# Hiraga 30W



## SagenS (Nov 30, 2014)

Hi

Here is my Hiraga 30w amp.
600VA, 600.000mF, softstart, speakerprotection.












Frank


----------



## ajinfla (May 10, 2009)

Very nice clean layout there Frank. Any system pics?

cheers


----------



## NBPk402 (Feb 21, 2012)

Very nice! How hard was it to make? How expensive?


----------



## SagenS (Nov 30, 2014)

Hi, here is my system.

Homade speakers with Scanspeak 6600, Seas Excel 18/26. Mundorf silver/gold cables. Extern crossover with Jantzen Superior, Mundorf silver/gold/oil, dynabel inductors, Mundorf M-resist and Pathaudio.
Thorhauge tube preamp wirh 802s tubes.
Marantz SA15 with Superclock 4 / powersupply.

The build was a 100 days prosject, 50 hours maby.
The cost was around 1200 USD. Plus the woodfront for 350 USD.


----------



## ajinfla (May 10, 2009)

Very nice Frank. Sealed bass?


----------



## SagenS (Nov 30, 2014)

Hi, yes the bass is sealed with a aqoustic-valve at the back. Smal one from Scanspeak.

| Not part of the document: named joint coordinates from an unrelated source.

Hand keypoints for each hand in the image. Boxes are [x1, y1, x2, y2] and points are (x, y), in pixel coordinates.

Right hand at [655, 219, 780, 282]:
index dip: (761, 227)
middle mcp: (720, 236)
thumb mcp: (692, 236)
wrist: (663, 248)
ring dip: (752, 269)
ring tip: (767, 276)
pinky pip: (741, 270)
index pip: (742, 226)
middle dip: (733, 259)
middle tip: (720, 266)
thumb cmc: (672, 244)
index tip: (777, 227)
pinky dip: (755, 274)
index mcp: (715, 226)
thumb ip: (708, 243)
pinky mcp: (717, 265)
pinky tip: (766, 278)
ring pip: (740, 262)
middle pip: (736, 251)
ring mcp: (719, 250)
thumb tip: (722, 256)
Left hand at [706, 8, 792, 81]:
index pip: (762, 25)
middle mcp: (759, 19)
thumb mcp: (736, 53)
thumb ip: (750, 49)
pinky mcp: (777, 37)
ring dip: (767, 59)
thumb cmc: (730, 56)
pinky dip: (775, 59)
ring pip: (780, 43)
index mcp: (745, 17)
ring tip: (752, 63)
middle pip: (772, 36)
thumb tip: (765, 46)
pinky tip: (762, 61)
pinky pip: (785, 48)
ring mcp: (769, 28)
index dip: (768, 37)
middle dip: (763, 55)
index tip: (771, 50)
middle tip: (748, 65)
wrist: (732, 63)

Speaker is build off 2+16mm MDF.
21 litre camber inn bottom, filled with sand.
Tweeter has a papertube( 100mm with 10mm walls ) going fron front to back.
Midtbass har a aluminiumtube ( 180mm with 5mm walls ) going from front to back.
The rest airspace 
is for the bass ( 54 litre ).

Frank


----------